**Текст для чтения**.
- - - -

С тех пор этот экспромт известного полупоэта сделался поговоркой».

Этот рассказ, построенный по принципу абсурдного анекдота, отсылает к известной пушкинской эпиграмме на графа Воронцова, построенной на игре слов с префиксом «полу»:

Полумилорд, полукупец,
Полумудрец, полуневежда.
Полуподлец, но есть надежда,
Что будет полным, наконец.

Употребляется этот прием и в «Евгении Онегине», в описании чудовищ из сна Татьяны:

И что же видит?.. за столом
Сидят чудовища кругом:
Один в рогах с собачьей мордой,
Другой с петушьей головой,
Здесь ведьма с козьей бородой,
Тут остов чопорный и гордый,
Там карла с хвостиком, а вот
Полужуравль и полукот.

Эта традиция получила достаточно интересное развитие в XX веке. Вот так в автоэпиграмме характеризовал себя в 1918 году Эрих Голлербах:

Полупоэт, полуфилософ,
Полуэстет, полумудрец...
В потоке мировых вопросов
Он захлебнется наконец.

А вот рассказ поэтессы Ирины Одоевцевой из ее мемуарной книги «На берегах Сены»: «Еду, правда, не в карете, а в такси, на котором заедут за мной Николай Оцуп и мой петербургский знакомый Борис Башкиров, "полупоэт", как мы называем "пишущих стихи без достаточных на то оснований"».

Совсем незадолго до хармсовского «Экспромта» в 1931 году поэт Георгий Голохвастов, видимо, крупнейший представитель поэзии русской эмиграции в Америке, о котором Хармс, конечно, не мог даже слышать, создал целый жанр, выпустив книгу «Полусонеты. 300 полусонетов», поставив пушкинские строки в качестве автографа. А когда критики осудили термин «полусонет», он написал шуточное стихотворение «Полуоправдание». Заканчивалось оно так:

Решив, что «полу» — вздор, что правы вы в оценке,

И что исход один: хороший полувзвод —

Без жалости Полубояриновых к стенке

И Полуектовых без милости в расход.

Понятно, что имеет в виду Хармс, называя Пастернака «полупоэтом», — он намекает на ту общественную роль, которую во многом против своей воли (о чем Хармс, конечно, не знал) вынужден был играть Пастернак в начале — середине 1930-х годов. К примеру, вполне возможно, что Хармс услышал по радио или прочитал в газете об участии Пастернака в июне 1935 года в Международном конгрессе писателей в защиту мира в Париже вместе с другими представителями советского писательского официозного истеблишмента, однако он, конечно, не мог знать, что больного Пастернака фактически силой отправили на этот конгресс... Видимо, такое восприятие и привело к тому, что в июле 1935 года Хармс, составляя для себя список под названием «Вот что плохо», внес в него имя Пастернака вот в таком контексте:

«Современный вульгарный вкус.

- - - -

**Собранные данные**.
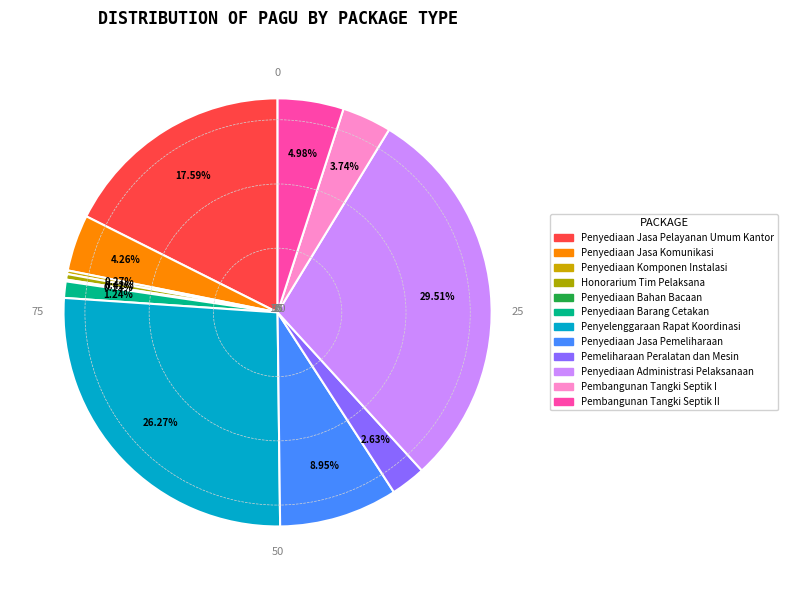

Which slice is the smallest?

Penyediaan Bahan Bacaan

- - - -

**Цель упражнения**. Какое шуточное стихотворение, согласно тексту для чтения, написал Георгий Голохвастов, когда критики осудили термин «полусонет»?

**Решение задачи**. «Полуоправдание».